↓↓↓

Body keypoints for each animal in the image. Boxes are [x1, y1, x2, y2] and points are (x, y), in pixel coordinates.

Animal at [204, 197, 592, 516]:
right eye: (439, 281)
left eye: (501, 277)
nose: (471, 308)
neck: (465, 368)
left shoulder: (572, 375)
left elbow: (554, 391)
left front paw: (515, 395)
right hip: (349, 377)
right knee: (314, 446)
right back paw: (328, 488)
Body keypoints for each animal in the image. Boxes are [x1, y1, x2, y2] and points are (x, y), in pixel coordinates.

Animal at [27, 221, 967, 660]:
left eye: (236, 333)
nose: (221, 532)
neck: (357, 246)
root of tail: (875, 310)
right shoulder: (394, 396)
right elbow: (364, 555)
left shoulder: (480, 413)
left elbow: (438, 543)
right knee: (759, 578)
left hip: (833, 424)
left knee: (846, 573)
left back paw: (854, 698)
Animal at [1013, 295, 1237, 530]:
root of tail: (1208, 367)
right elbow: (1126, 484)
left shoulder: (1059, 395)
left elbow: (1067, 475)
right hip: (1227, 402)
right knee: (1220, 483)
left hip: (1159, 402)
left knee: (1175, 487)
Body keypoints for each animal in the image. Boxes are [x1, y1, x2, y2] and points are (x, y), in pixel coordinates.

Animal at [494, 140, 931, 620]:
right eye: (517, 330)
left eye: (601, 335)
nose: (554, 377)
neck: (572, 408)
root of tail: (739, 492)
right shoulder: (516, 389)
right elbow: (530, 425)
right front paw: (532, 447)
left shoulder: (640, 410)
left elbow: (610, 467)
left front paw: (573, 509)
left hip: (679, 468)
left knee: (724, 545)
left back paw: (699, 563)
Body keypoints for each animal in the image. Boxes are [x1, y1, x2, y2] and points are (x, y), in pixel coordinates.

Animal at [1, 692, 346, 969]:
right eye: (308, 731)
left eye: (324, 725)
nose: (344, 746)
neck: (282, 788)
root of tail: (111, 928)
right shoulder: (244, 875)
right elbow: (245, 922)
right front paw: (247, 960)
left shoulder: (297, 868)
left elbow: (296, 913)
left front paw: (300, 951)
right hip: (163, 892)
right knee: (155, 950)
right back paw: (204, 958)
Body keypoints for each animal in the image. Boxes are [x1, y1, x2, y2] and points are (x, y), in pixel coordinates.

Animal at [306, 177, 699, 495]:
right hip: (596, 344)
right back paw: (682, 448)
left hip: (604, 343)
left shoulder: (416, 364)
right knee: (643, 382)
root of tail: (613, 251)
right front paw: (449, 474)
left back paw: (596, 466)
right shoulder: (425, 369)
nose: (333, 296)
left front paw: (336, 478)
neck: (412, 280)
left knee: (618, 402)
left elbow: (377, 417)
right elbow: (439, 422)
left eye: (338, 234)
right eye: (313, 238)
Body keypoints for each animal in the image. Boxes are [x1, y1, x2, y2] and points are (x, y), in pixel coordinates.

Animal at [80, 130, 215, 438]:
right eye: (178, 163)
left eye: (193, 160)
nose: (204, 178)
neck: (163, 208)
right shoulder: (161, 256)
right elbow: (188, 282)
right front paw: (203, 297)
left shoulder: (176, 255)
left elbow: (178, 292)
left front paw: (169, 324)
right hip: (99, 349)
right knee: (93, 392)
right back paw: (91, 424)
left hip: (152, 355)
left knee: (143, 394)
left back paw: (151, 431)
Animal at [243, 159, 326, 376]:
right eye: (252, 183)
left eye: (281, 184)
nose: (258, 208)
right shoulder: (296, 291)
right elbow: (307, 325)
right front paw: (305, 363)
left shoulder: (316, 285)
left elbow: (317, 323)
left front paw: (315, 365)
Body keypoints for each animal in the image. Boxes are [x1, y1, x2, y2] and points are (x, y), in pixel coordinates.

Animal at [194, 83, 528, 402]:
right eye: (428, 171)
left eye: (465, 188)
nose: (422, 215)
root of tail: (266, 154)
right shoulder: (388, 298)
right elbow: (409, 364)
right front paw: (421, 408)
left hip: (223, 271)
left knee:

↑↑↑

> _EXERCISE_: Make an exact copy of every line from the one with "left eye: (465, 188)" to the end of the data, with the first and last of those lines included.

> _RESPONSE TO THE TASK_:
left eye: (465, 188)
nose: (422, 215)
root of tail: (266, 154)
right shoulder: (388, 298)
right elbow: (409, 364)
right front paw: (421, 408)
left hip: (223, 271)
left knee:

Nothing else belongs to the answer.